日本でお葬式というと、だいたい型が決まっている。葬儀業者が仕切ってくれて、故人にかかわりが深い宗教に基づいて行われる。もはや土葬というのはほとんどない。ところが世界に目を広げると、様々な形式がある。2019年末に刊行された本書『弔いにみる世界の死生観』(英明企画編集)は世界各地の葬送や死生観の違いを伝える。

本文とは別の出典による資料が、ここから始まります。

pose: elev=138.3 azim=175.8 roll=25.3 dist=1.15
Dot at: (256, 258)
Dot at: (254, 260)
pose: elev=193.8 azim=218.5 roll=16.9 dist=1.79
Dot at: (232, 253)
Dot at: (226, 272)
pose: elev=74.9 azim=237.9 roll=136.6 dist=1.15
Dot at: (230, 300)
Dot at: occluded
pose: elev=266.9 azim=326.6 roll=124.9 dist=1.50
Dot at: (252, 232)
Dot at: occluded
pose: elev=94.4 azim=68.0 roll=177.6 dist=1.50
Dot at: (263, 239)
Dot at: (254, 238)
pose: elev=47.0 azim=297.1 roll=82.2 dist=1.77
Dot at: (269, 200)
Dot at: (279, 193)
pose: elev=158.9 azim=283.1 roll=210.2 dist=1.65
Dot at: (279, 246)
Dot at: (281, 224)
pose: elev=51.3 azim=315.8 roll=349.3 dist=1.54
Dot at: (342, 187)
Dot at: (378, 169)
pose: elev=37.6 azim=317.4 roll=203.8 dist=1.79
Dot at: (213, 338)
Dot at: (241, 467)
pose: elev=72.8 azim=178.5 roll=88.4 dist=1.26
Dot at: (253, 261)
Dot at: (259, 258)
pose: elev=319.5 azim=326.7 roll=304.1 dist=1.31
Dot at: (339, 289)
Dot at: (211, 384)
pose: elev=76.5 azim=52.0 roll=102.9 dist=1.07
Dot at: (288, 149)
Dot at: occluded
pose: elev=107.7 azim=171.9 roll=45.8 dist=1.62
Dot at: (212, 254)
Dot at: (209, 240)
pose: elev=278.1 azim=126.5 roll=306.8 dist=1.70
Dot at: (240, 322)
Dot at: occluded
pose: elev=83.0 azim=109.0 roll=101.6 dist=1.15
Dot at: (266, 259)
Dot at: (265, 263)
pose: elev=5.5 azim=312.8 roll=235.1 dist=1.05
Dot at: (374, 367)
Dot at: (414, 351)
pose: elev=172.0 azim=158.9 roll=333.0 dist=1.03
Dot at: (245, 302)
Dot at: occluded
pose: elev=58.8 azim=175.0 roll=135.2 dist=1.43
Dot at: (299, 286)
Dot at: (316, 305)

本書は主として金沢星稜大学人文学部で教える研究者たちが、それぞれの専門分野を軸に報告している。チベットの鳥葬なども紹介されている。死者の遺体は村はずれの高台にある鳥葬台に運ばれ、専門の職人が切り刻んでハゲワシなどの猛禽類に食べさせる。チベット人僧侶によると、鳥葬が「もっともきれいなやり方」なのだという。なぜなら、魂が抜け出た身体に対する執着を残すことがない。遺体を動物に施すという形で善行にもなるからだという。
編者の小西賢吾さんは金沢星稜大学教養教育部准教授。専門は文化人類学。研究テーマは宗教実践からみる地域社会・共同体論。チベット、ボン教徒の民族誌的研究。山田孝子さんは京都大学名誉教授。金沢星稜大学人文学部教授。専門は文化人類学、比較文化学。